"Lorsqu'un dirigeant qui a bonne réputation rencontre une société qui a mauvaise réputation, c'est la réputation de la
société qui reste intacte." (Warren Buffet)
Dans "Le Soir", Kris
Peeters, ministre-président du gouvernement flamand, déplore que "des francophones" saliraient l'image de la Flandre en saisissant les Instances européennes pour faire progresser leurs
dossiers.
Intéressant. Il est vrai que l'image de la Flandre en prend un coup ces derniers temps. Particulièrement dans la presse
internationale. Le Kroll du 20 mai l'avait superbement illustré. Kris Peeters ne fait que reprendre une vielle
tradition du Mouvement flamand. Se faire passer pour victime.
S'il a été relativement facile de manipuler l'Histoire en mettant en avant les malheureux Flamands brimés par les odieux
hobereaux "fransquillons" (*), puis chair à canon d'officiers dont ils ne comprenaient pas les ordres pendant la grande guerre (**), victimes des conditions de travail inhumaines imposées par le
capitalisme dans les mines et aciéries situées dans le bassin Sambre et Meuse (***), ayant capté les Fonds structurels européens de reconversion industrielle destiné à la Wallonie dans les années
'50 et '60 pour permettre leur développement économique (****), il devient de plus en plus difficile de faire croire au Monde qu'un peuple flamand, sûr de lui, "confiant et ambitieux,
économiquement très forts" - pour reprendre les paroles du ministre - reste une pauvre malheureuse victime.
L'utilisation stratégique et manipulatrice du statut de victime aurait-elle ses limites ?
Tant pis... et tant mieux. Voilà qui va augmenter la cohésion et l'unité du ressentiment que d'aucuns, rares en Flandre, lucides, appellent mystique, traumatisme ou phobie. Toute la Flandre, largement
convaincue d'être dans son bon droit face aux critiques internationales qu'elle attribue aux basses manœuvres des partis francophones va ainsi se radicaliser encore un peu plus.
A quelques jours d'un débat sur la révision de la Constitution - que personne ne semble préparer, la crainte des conséquences d'un échec collectif le 15 juillet est devenue aussi grande que la crainte des conséquences qu'entraineraient
des concessions - ça promet des moments très chauds, très rapidement ! Comme le dit fort justement Jules Gheude dans une
interview au Vif, il est plus que temps de poser crûment, et
d'urgence, la question de notre devenir.
Et pendant ce temps, la France prépare son opinion publique, voyez cet article du Figaro international...
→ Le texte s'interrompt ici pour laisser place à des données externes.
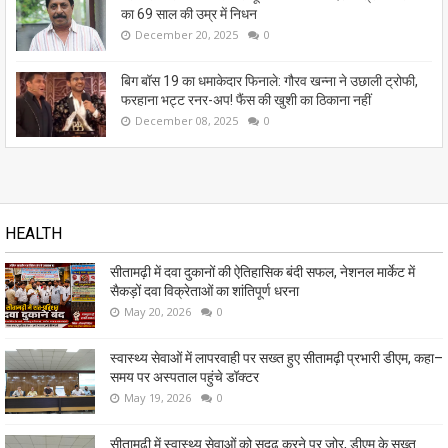
का 69 साल की उम्र में निधन
December 20, 2025
0
बिग बॉस 19 का धमाकेदार फिनाले: गौरव खन्ना ने उछाली ट्रोफी,
फरहाना भट्ट रनर-अप! फैंस की खुशी का ठिकाना नहीं
December 08, 2025
0
HEALTH
सीतामढ़ी में दवा दुकानों की ऐतिहासिक बंदी सफल, नेशनल मार्केट में
सैकड़ों दवा विक्रेताओं का शांतिपूर्ण धरना
May 20, 2026
0
स्वास्थ्य सेवाओं में लापरवाही पर सख्त हुए सीतामढ़ी प्रभारी डीएम, कहा–
समय पर अस्पताल पहुंचे डॉक्टर
May 19, 2026
0
सीतामढ़ी में स्वास्थ्य सेवाओं को सुदृढ़ करने पर जोर, डीएम के सख्त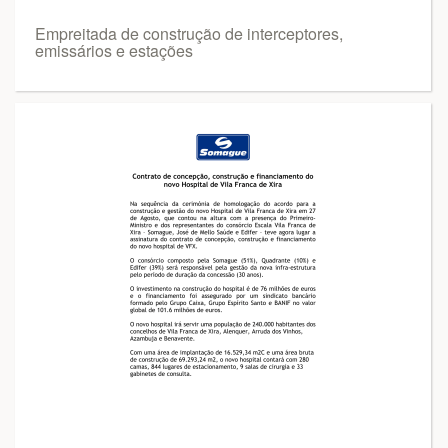
Empreitada de construção de interceptores,
emissários e estações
(*) Des Flamands aisés s'exprimant en français pour se différencier du petit peuple.
(**) Oubliant que la plupart des soldats wallons ne les comprenaient pas beaucoup plus et également passant sous silence la
défection de régiments flamands entiers, eur fraternisation avec les troupes nazies la fois suivante. Oubliant également le retour immédiat dans leurs foyers de ces "valeureux guerriers" pendant
que les Wallons sont restés en captivité pendant toute la guerre...
(***) Au même titre que les autres ouvriers, tant Wallons (bien plus nombreux) qu'étrangers...
(****) Sidmar à Gand ayant été construit avec les fonds européens destinés à la restructuration de la sidérurgie
wallonne.
Avec toutes mes excuses aux puristes, d'avoir utiliser ce néologisme de "victimisation", "mot-valise" emprunté à l'anglais
(le français correspondant serait « victimer »).